Python 3.8 (pre-release), 112 bytes
lambda x:str(d:=(t:=gmtime(x*86399)).tm_mday)+'tsnrhtdd'[d%5*(d%30%20<4)::4]+strftime(' %B',t)
from time import*
Weirdly enough, I don't have to parenthesize d:=(t:=gmtime(~-x*86400), probably because the interpreter only checks if there are () characters around the assignment expression and not that the expression itself is parenthesized.
R, 158 134 bytes
-24 bytes @Nick Kennedy for golfing the 'st', 'nd', 'rd', & 'th'. Thanks!
f=format;paste0(a<-as.double(f(d<-as.Date(scan(,''),'%j'),'%e')),`if`((a-1)%%10>2|a%/%10==1,'th',c("st","nd","rd")[a%%10]),f(d,' %B'))

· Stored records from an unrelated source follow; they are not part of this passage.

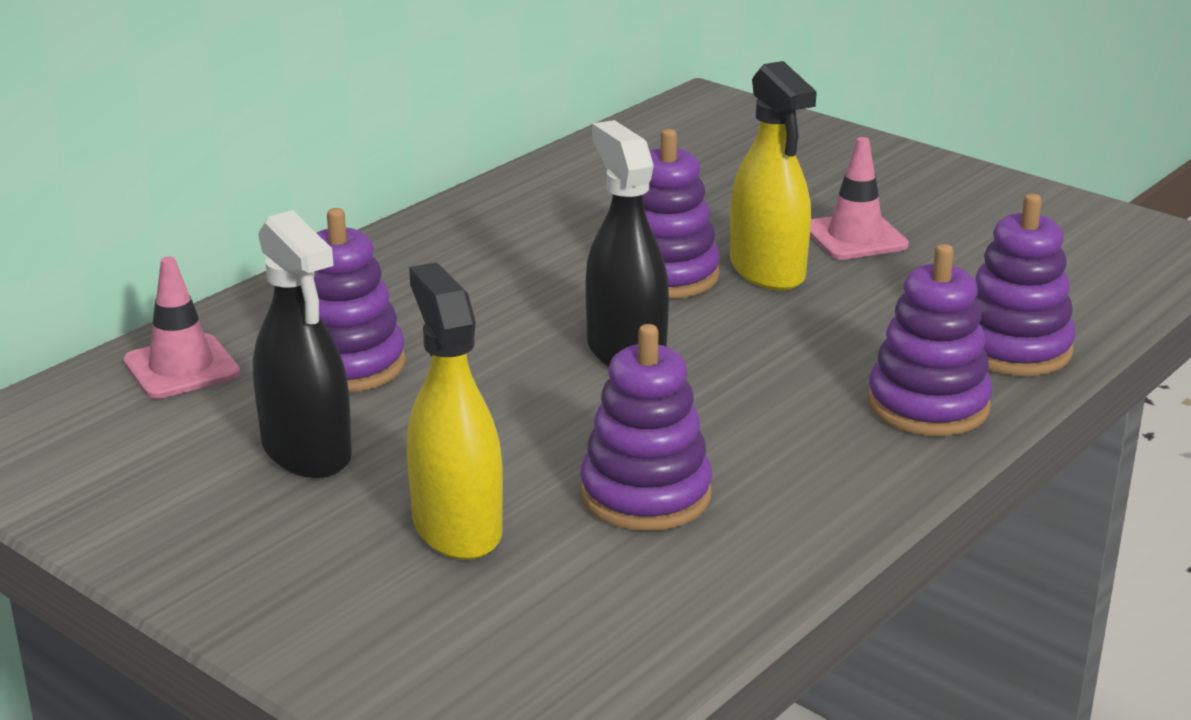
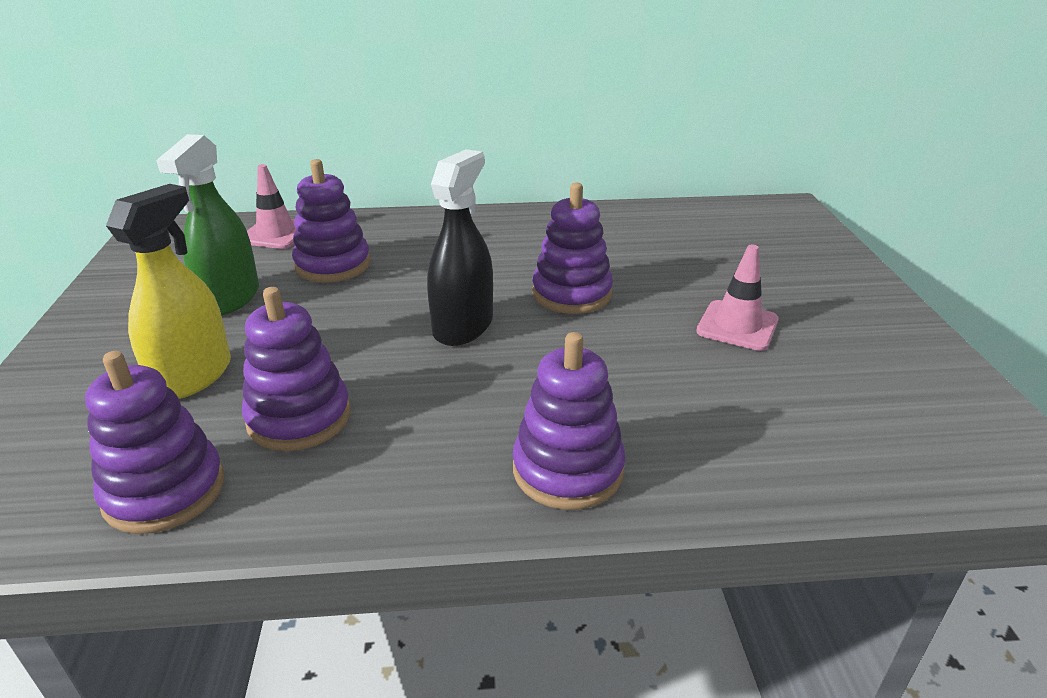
camera: 45 degrees right, 5 degrees up
black spray bottle [253,210,352,478] -> green spray bottle [157,134,259,315]
yellow spray bottle [730,61,817,291] -> none
purple stacking toy [975,194,1076,376] -> purple stacking toy moved to [85,351,224,534]

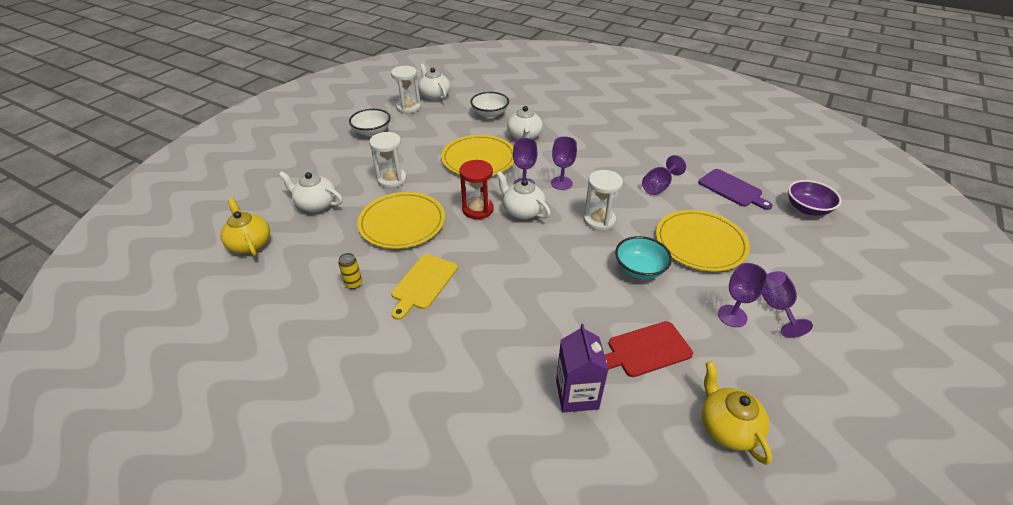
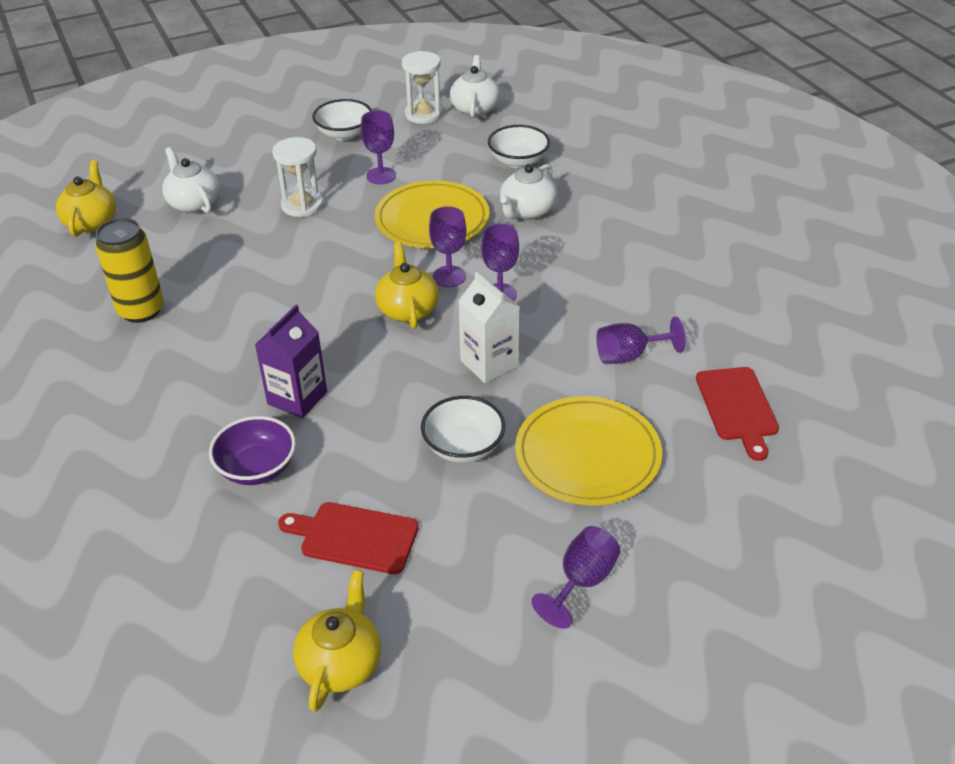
camera: 35 degrees right, 0 degrees up
yellow can [338,253,362,289] -> yellow can [95,218,164,323], size x2.10
yellow plate [357,192,445,249] -> none
yellow cutting board [391,254,458,320] -> none
red hourglass [459,160,494,219] -> none
white teapot [497,171,551,219] -> yellow teapot [375,242,439,329]
purple carton [556,324,608,413] -> purple carton moved to [255,305,327,419]
white hourglass [583,170,623,231] -> white carton [459,272,520,383]
turquoise bowl [615,236,672,279] -> white bowl [421,396,505,463]
purple cutting board [698,169,773,210] -> red cutting board [696,367,779,461]
purple goblet [718,263,768,327] -> purple goblet moved to [361,110,396,184]
purple bowl [788,180,842,215] -> purple bowl moved to [209,416,296,485]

C# (Visual C# Interactive Compiler), 141 139 133 124 122 bytes
a=>{var d=s.AddDays(a-1);int x=d.Day,m=x%30%20;return x+"thstndrd".Substring(m<4?m*2:0,2)+d.ToString(" MMMM");};DateTime s
Thanks to Arnauld for faster method of removing 11,12,13th saving 4 bytes
Hack, 115 59 39 bytes
$x==>date("jS F",mktime(0,0,0,1,$x));
Since @gwaugh got to the same solution as mine while I was golfing, I'm posting this in Hack instead :).